A change in speed control strategy ramps up production for steel company
TSA Manufacturing in Omaha, Neb., provides steel products and services to the construction, precast concrete, and structural steel markets. One machine—a thread roller that makes long steel threaded rods up to 1 in. diameter used in bridge construction—required extensive maintenance and replacement of worn-out parts, and was out of service for repairs too often.
The thread roller had variable sheave pulley speed controls, which were the source of numerous problems due to a preponderance of moving parts. The controls also required constant operator interaction to change speeds and make other adjustments.
The belt used in the pulley has a “V” cross section that matches the angled face of the pulley flanges. As the flanges open or close, the belt moves up or down to increase or decrease machine speed. Operators control speed with manual switches that open or close the flanges. This type of speed control is fairly standard on many older machines.
Unfortunately, the belts and pulleys were frequently wearing out because they were constantly being adjusted, and they required maintenance several times a year, depending on how many hours TSA ran the machine to fill orders for threaded rods.
The TSA team decided to upgrade the speed controls by using a variable speed drive (VSD), but they weren’t sure how to size the new motor and drive. They also wanted to make sure the upgrade didn’t introduce undue complexity to machine operation.
Sizing for speed
The existing motor operated at a fixed speed of 1760 rpm. Technical specialist Mike Daniel of Industrial Motion Technologies had TSA run the machine through several operations while he monitored speed and power requirements with a tachometer and multimeter.
His calculations indicated that removing the variable sheave pulley and replacing it with a VFD would require the new motor to operate at 2400-plus rpm to meet operating requirements.
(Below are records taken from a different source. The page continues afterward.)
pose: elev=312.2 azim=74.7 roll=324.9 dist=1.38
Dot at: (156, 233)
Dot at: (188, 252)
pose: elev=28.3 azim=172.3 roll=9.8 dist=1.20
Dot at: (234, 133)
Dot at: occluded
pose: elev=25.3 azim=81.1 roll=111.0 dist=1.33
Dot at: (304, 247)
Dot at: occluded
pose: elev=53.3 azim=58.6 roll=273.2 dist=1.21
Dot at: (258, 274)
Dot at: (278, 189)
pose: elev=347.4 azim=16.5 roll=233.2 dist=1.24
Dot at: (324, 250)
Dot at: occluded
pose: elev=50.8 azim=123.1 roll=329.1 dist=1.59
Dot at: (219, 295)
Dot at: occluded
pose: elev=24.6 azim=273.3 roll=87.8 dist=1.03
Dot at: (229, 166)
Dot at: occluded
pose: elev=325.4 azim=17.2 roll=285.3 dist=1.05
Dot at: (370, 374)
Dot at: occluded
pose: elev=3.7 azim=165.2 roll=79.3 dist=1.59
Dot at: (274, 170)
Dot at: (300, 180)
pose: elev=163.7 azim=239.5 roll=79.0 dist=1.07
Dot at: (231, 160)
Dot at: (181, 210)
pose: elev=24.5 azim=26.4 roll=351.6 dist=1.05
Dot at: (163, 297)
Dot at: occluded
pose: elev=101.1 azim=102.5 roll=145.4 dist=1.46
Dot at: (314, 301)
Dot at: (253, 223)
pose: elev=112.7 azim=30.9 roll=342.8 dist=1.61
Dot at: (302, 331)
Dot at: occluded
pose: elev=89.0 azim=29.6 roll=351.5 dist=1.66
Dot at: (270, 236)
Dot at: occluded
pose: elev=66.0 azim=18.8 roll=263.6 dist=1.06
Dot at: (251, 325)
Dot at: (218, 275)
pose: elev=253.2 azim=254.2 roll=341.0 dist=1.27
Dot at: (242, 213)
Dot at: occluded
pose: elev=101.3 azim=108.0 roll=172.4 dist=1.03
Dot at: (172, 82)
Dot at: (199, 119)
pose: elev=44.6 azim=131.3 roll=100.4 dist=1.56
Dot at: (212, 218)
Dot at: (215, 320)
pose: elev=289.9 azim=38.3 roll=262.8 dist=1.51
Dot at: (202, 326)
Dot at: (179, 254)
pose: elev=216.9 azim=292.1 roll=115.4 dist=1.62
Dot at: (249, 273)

The power and speed requirements dictated replacing the existing motor with a slightly larger motor than the existing 25 hp motor—specifically a new 30 hp motor and matching heavy-duty rated Yaskawa F7 VFD.
The new motor selected was a 1760 rpm Marathon motor rated to run at 1.5 times speed, providing a maximum speed of more than 2600 rpm. After monitoring power, amperage, and motor temperature, TSA increased the maximum frequency to 90Hz without overloading or overheating the VFD or the motor.
Lakeland Engineering in Omaha revised the automation system after the variable sheave pulley was replaced with the new motor and VFD. The operators were all familiar with the existing machine automation system, and if the automation system was drastically modified, the operators would require retraining before production could resume. With some wiring modifications, programming, and setup, Lakeland was able to make the automation system conversion appear seamless to the operators while keeping downtime to a minimum.
Lakeland used the existing pushbuttons, pilot lights, and joystick speed control, wired those components into the VFD inputs, and programmed the system so the VFD speed control would operate in a similar manner as the variable sheave pulley system as far as the operators were concerned.
While the original goal was merely to duplicate the existing speed controls and reduce maintenance problems, the production rate doubled and maintenance issues were eliminated. Maintenance manager Marty Wilmer says the time to thread a rod was reduced to 13 seconds from the previous 30 seconds, an improvement of over 50%. TSA used to run the machine for five to eight days to fill orders, but since the conversion was made, it now needs to run the machine for only two to three days to fill the same number of orders.
Once the new motor and VFD were installed and operating, TSA converted to high-speed cutting dies and was able to far exceed the operating parameters of the original system. Downtime and maintenance issues, which had been a large expense, have been eliminated since the conversion.